The truly glistening infrastructure plays might be in water, says Daniel Boone, portfolio manager for the Calvert Social Investment Fund (CSIEX ). He cites the number of conglomerates that have been bolstering their exposure to water-related businesses. "When you see savvy companies like General Electric (GE ) buying into this business, you know they're on to something," he says. One of Boone's favorite water plays is Pentair Inc. (PNR ), a Golden Valley (Minn.) industrial company that now derives 80% of its revenues from water-related systems. These range from water pumps used to clear floodwater out of New Orleans, to filtration and purification systems used by everyone from municipal water providers to Starbucks Corp. (SBUX ), which wants to ensure that its lattes and frappuccinos taste the same around the country. Boone says Pentair is usually pricey, but that a pullback in the stock since July from 45 to 37 provides a buying opportunity.

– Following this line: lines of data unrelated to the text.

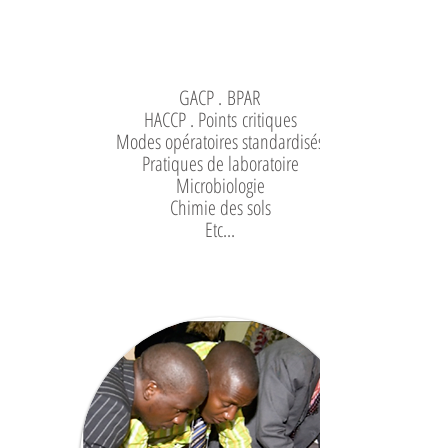
GACP . BPAR
HACCP . Points critiques
Modes opératoires standardisés
Pratiques de laboratoire
Microbiologie
Chimie des sols
Etc...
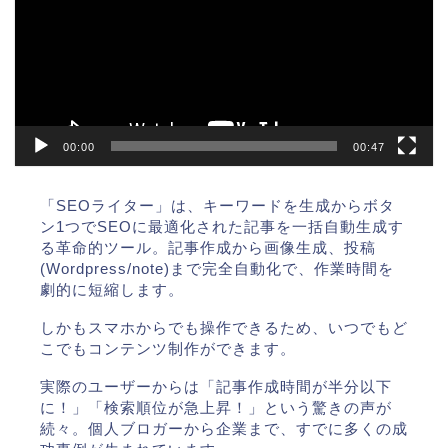
レ
ー
ヤ
ー
00:00
00:47
「SEOライター」は、キーワードを生成からボタ
ン1つでSEOに最適化された記事を一括自動生成す
る革命的ツール。記事作成から画像生成、投稿
(Wordpress/note)まで完全自動化で、作業時間を
劇的に短縮します。
しかもスマホからでも操作できるため、いつでもど
こでもコンテンツ制作ができます。
実際のユーザーからは「記事作成時間が半分以下
に！」「検索順位が急上昇！」という驚きの声が
続々。個人ブロガーから企業まで、すでに多くの成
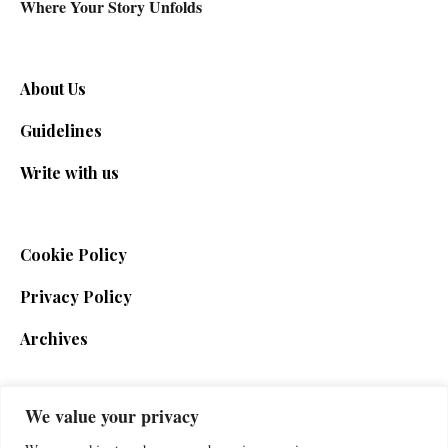
Where Your Story Unfolds
About Us
Guidelines
Write with us
Cookie Policy
Privacy Policy
Archives
We value your privacy
SIGN UP FOR THE NEWSLETTER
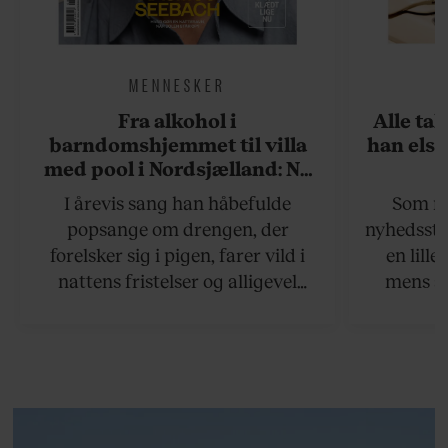
MENNESKER
Fra alkohol i
Alle ta
barndomshjemmet til villa
han elsk
med pool i Nordsjælland: Nu
skal du høre sandheden om
I årevis sang han håbefulde
Som na
Rasmus Seebach
popsange om drengen, der
nyhedsstr
forelsker sig i pigen, farer vild i
en lill
nattens fristelser og alligevel
mens an
finder den lykkelige udgang. Nu,
definer
efter 10 års albumpause, er den
mandlig
rosenrøde forelskelse trådt i
hvor 
baggrunden; den naive dreng er
insisterer
blevet voksen. Her indtager
Danmarks største popstjerne selv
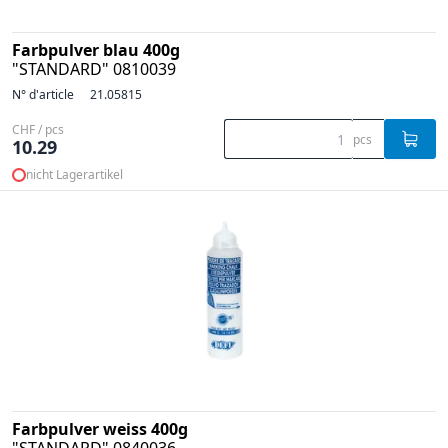
Farbpulver blau 400g
"STANDARD" 0810039
N° d'article
21.05815
CHF / pcs
pcs
10.29
nicht Lagerartikel
Farbpulver weiss 400g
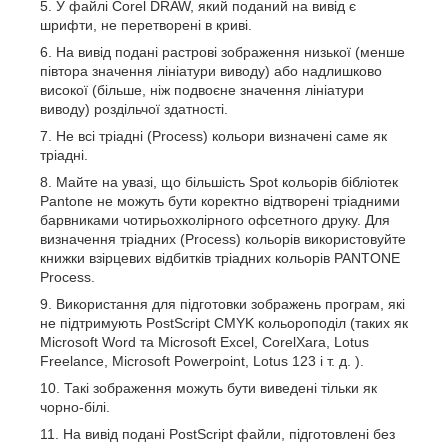
У файлі Corel DRAW, який поданий на вивід є
шрифти, не перетворені в криві.
На вивід подані растрові зображення низької (менше
півтора значення лініатури виводу) або надлишково
високої (більше, ніж подвоєне значення лініатури
виводу) роздільчої здатності.
Не всі тріадні (Process) кольори визначені саме як
тріадні.
Майте на увазі, що більшість Spot кольорів бібліотек
Pantone не можуть бути коректно відтворені тріадними
барвниками чотирьохколірного офсетного друку. Для
визначення тріадних (Process) кольорів використовуйте
книжки взірцевих відбитків тріадних кольорів PANTONE
Process.
Використання для підготовки зображень програм, які
не підтримують PostScript CMYK кольороподіл (таких як
Microsoft Word та Microsoft Excel, CorelXara, Lotus
Freelance, Microsoft Powerpoint, Lotus 123 і т. д. ).
Такі зображення можуть бути виведені тільки як
чорно-білі.
На вивід подані PostScript файли, підготовлені без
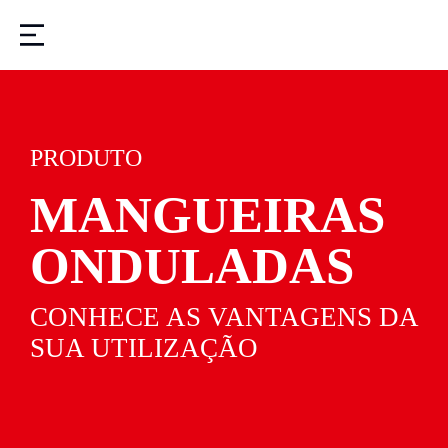
PRODUTO
MANGUEIRAS
ONDULADAS
CONHECE AS VANTAGENS DA
SUA UTILIZAÇÃO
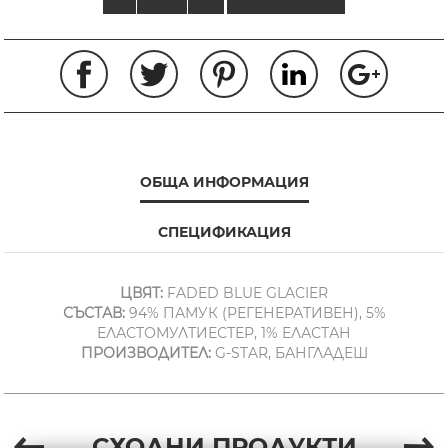
ОБЩА ИНФОРМАЦИЯ
СПЕЦИФИКАЦИЯ
ЦВЯТ:
FADED BLUE GLACIER
СЪСТАВ:
94% ПАМУК (РЕГЕНЕРАТИВЕН), 5%
ЕЛАСТОМУЛТИЕСТЕР, 1% ЕЛАСТАН
ПРОИЗВОДИТЕЛ:
G-STAR, БАНГЛАДЕШ
СХОДНИ ПРОДУКТИ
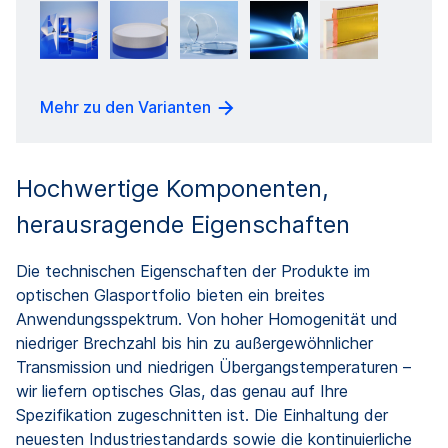
Mehr zu den Varianten
Hochwertige Komponenten,
herausragende Eigenschaften
Die technischen Eigenschaften der Produkte im
optischen Glasportfolio bieten ein breites
Anwendungsspektrum. Von hoher Homogenität und
niedriger Brechzahl bis hin zu außergewöhnlicher
Transmission und niedrigen Übergangstemperaturen –
wir liefern optisches Glas, das genau auf Ihre
Spezifikation zugeschnitten ist. Die Einhaltung der
neuesten Industriestandards sowie die kontinuierliche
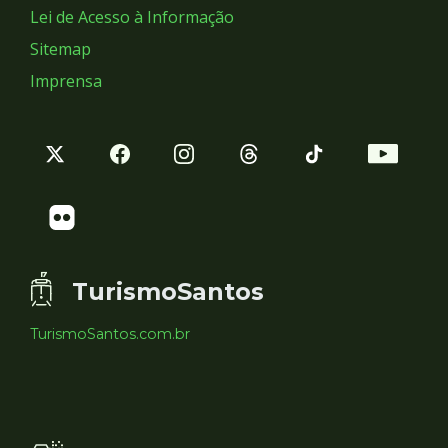
Lei de Acesso à Informação
Sitemap
Imprensa
TurismoSantos
TurismoSantos.com.br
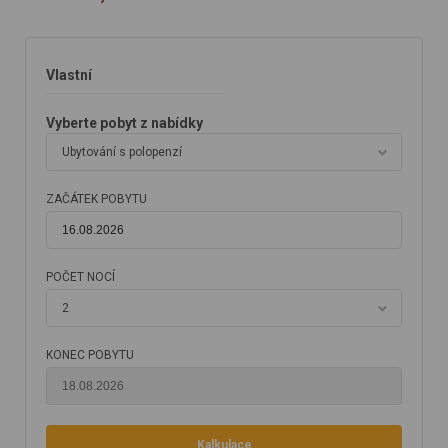
Vlastní
Vyberte pobyt z nabídky
Ubytování s polopenzí
ZAČÁTEK POBYTU
POČET NOCÍ
2
KONEC POBYTU
Kalkulace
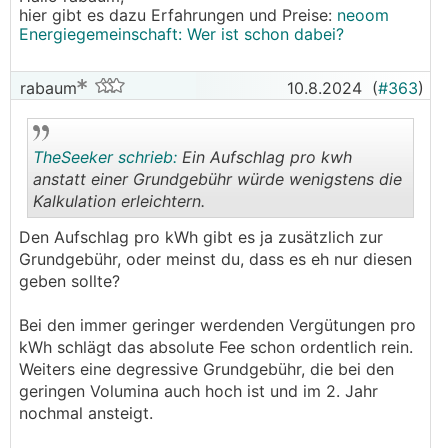
hier gibt es dazu Erfahrungen und Preise:
neoom
Energiegemeinschaft: Wer ist schon dabei?
rabaum
10.8.2024
(
#363
)
TheSeeker schrieb:
Ein Aufschlag pro kwh
anstatt einer Grundgebühr würde wenigstens die
Kalkulation erleichtern.
.
.
Den Aufschlag pro kWh gibt es ja zusätzlich zur
Grundgebühr, oder meinst du, dass es eh nur diesen
geben sollte?
Bei den immer geringer werdenden Vergütungen pro
kWh schlägt das absolute Fee schon ordentlich rein.
Weiters eine degressive Grundgebühr, die bei den
geringen Volumina auch hoch ist und im 2. Jahr
nochmal ansteigt.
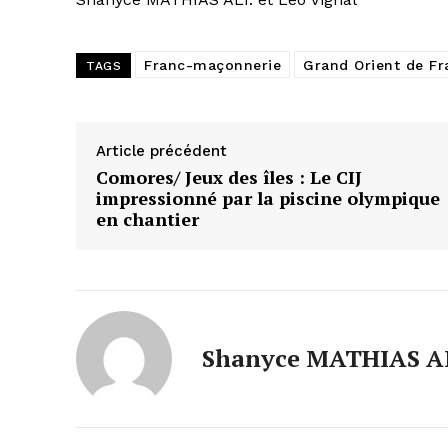
Franc-maçonnerie
Grand Orient de Fr
TAGS
Article précédent
Comores/ Jeux des îles : Le CIJ
impressionné par la piscine olympique
en chantier
Shanyce MATHIAS A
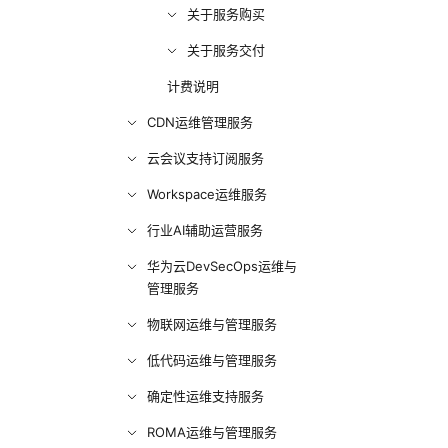
关于服务购买
关于服务交付
计费说明
CDN运维管理服务
云会议支持订阅服务
Workspace运维服务
行业AI辅助运营服务
华为云DevSecOps运维与
管理服务
物联网运维与管理服务
低代码运维与管理服务
确定性运维支持服务
ROMA运维与管理服务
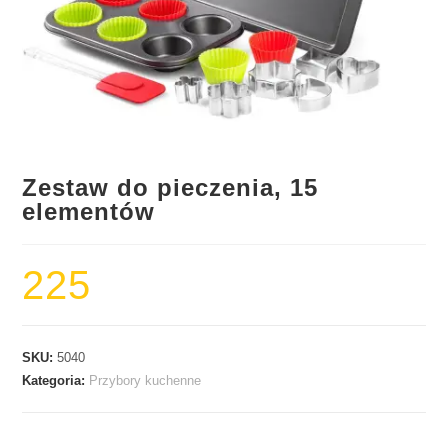
Zestaw do pieczenia, 15
elementów
225
SKU:
5040
Kategoria:
Przybory kuchenne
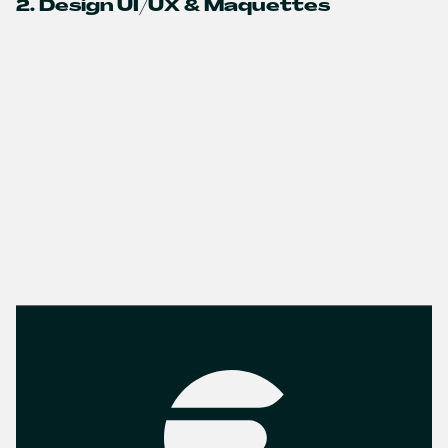
2. Design UI/UX & Maquettes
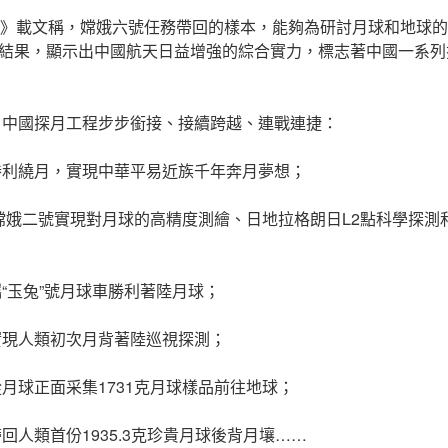
紐約時報》載文稱，嫦娥六號任務帶回的樣本，能夠為研討月球和地球
結果，顯示出中國航天日益增強的綜合實力，標志著中國一系列
施，中國探月工程步步銜接、接續跨越、連戰連捷：
號勝利繞月，實現中華平易近族千年奔月夢想；
年，嫦娥二號實現對月球的高精度測繪、日地拉格朗日L2點科學探
攜“玉兔”號月球車勝利著陸月球；
號實現人類初次月背著陸巡視探測；
從月球正面采集1731克月球樣品前往地球；
帶回人類首份1935.3克珍貴月球後背月壤……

Another company that seems flush: Insituform Technologies Inc. (INSU ), a Chesterfield (Mo.) company that makes equipment for rehabilitating municipal sewers and water mains. John Quealy, an analyst with Adams Harkness & Hill Inc., a Boston brokerage, says that as municipalities face up to the expensive task of repairing their aging sewer systems -- an endeavor that will cost the city of Atlanta as much as $3 billion over the next 12 years -- they'll flock to Insituform's cost-efficient services. Among them: a proprietary system for relining, rather than replacing, existing pipes using flexible, jointless tubes made out of resin and other materials. "It's like a catheter or stent for a sewer pipe. It becomes a pipe-within-a-pipe," says Quealy.

Boone, the Calvert fund manager, also likes FMC Technologies Inc. (FTI ), a Houston company that makes equipment for oil and gas drillers. Boone notes that despite the heavy damage suffered by the oil and gas rigs off the Gulf of Mexico from this year's hurricanes, there was no environmental damage. Many of the rigs were fortified with FMC's "subsea trees" -- essentially, pipes that connect a drilling platform on the surface to the well below. Drillers swear by the pipes because they have the ability to separate oil and natural gas from water and sand down at the sea floor -- sending only fuel to the surface -- and because the pipes are rugged enough to withstand pressure of 15,000 pounds per square inch from storms. "We didn't have any spills from Katrina that contaminated the water," notes Boone. He says oil and gas exploration in the Gulf should increase in coming years -- and that augurs well for FMC. Analysts expect the company to increase its earnings by close to 20% annually over the next five years.


The electricity crunch in 2003 revealed the degree to which the nation's power grid is overtaxed. Analysts say some of the most interesting plays are companies that help utilities stretch capacity. Quealy recommends Itron Inc. (ITRI ), a Spokane (Wash.) maker of next-generation electrical meters. Itron helps utilities save money by automating the process of meter reading. Instead of going house to house, meter readers can drive down the street and take readings from the truck. Itron also sells devices that, once installed in homes, allow consumers to see a minute-by-minute cost estimate of how much energy they're consuming -- and other devices that, with the consumer's consent, allow the utility to trim back power to certain houses and thus reduce output. "This gives utilities very good flexibility in maximizing their power generation," says Quealy. And given that 70% of all meters must be read manually, Quealy says, there's still a vast replacement cycle ahead. Analysts expect Itron to boost its earnings by an average of 20% in each of the next five years. A power crisis during that span could electrify Itron's profits even more. Infrastructure stocks always look better when things are falling apart.